----- Input
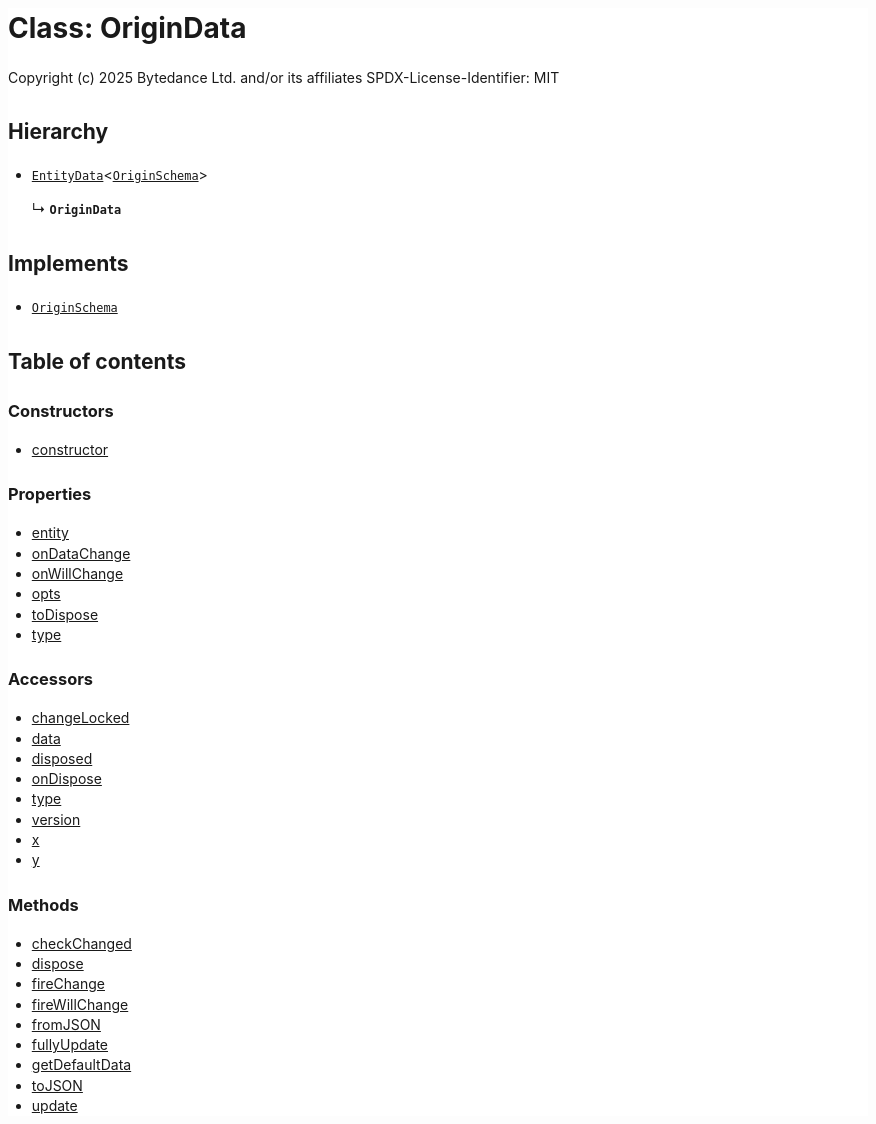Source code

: # Class: OriginData

Copyright (c) 2025 Bytedance Ltd. and/or its affiliates
SPDX-License-Identifier: MIT

## Hierarchy

* [`EntityData`](/auto-docs/playground-react/classes/EntityData.md)<[`OriginSchema`](/auto-docs/playground-react/interfaces/OriginSchema.md)>

  ↳ **`OriginData`**

## Implements

* [`OriginSchema`](/auto-docs/playground-react/interfaces/OriginSchema.md)

## Table of contents

### Constructors

* [constructor](/auto-docs/playground-react/classes/OriginData.md#constructor)

### Properties

* [entity](/auto-docs/playground-react/classes/OriginData.md#entity)
* [onDataChange](/auto-docs/playground-react/classes/OriginData.md#ondatachange)
* [onWillChange](/auto-docs/playground-react/classes/OriginData.md#onwillchange)
* [opts](/auto-docs/playground-react/classes/OriginData.md#opts)
* [toDispose](/auto-docs/playground-react/classes/OriginData.md#todispose)
* [type](/auto-docs/playground-react/classes/OriginData.md#type)

### Accessors

* [changeLocked](/auto-docs/playground-react/classes/OriginData.md#changelocked)
* [data](/auto-docs/playground-react/classes/OriginData.md#data)
* [disposed](/auto-docs/playground-react/classes/OriginData.md#disposed)
* [onDispose](/auto-docs/playground-react/classes/OriginData.md#ondispose)
* [type](/auto-docs/playground-react/classes/OriginData.md#type-1)
* [version](/auto-docs/playground-react/classes/OriginData.md#version)
* [x](/auto-docs/playground-react/classes/OriginData.md#x)
* [y](/auto-docs/playground-react/classes/OriginData.md#y)

### Methods

* [checkChanged](/auto-docs/playground-react/classes/OriginData.md#checkchanged)
* [dispose](/auto-docs/playground-react/classes/OriginData.md#dispose)
* [fireChange](/auto-docs/playground-react/classes/OriginData.md#firechange)
* [fireWillChange](/auto-docs/playground-react/classes/OriginData.md#firewillchange)
* [fromJSON](/auto-docs/playground-react/classes/OriginData.md#fromjson)
* [fullyUpdate](/auto-docs/playground-react/classes/OriginData.md#fullyupdate)
* [getDefaultData](/auto-docs/playground-react/classes/OriginData.md#getdefaultdata)
* [toJSON](/auto-docs/playground-react/classes/OriginData.md#tojson)
* [update](/auto-docs/playground-react/classes/OriginData.md#update)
----------
● Work request:
Please determine how many lines in the entries contain the word "interfaces" and answer with the number alone.

● Result below:
2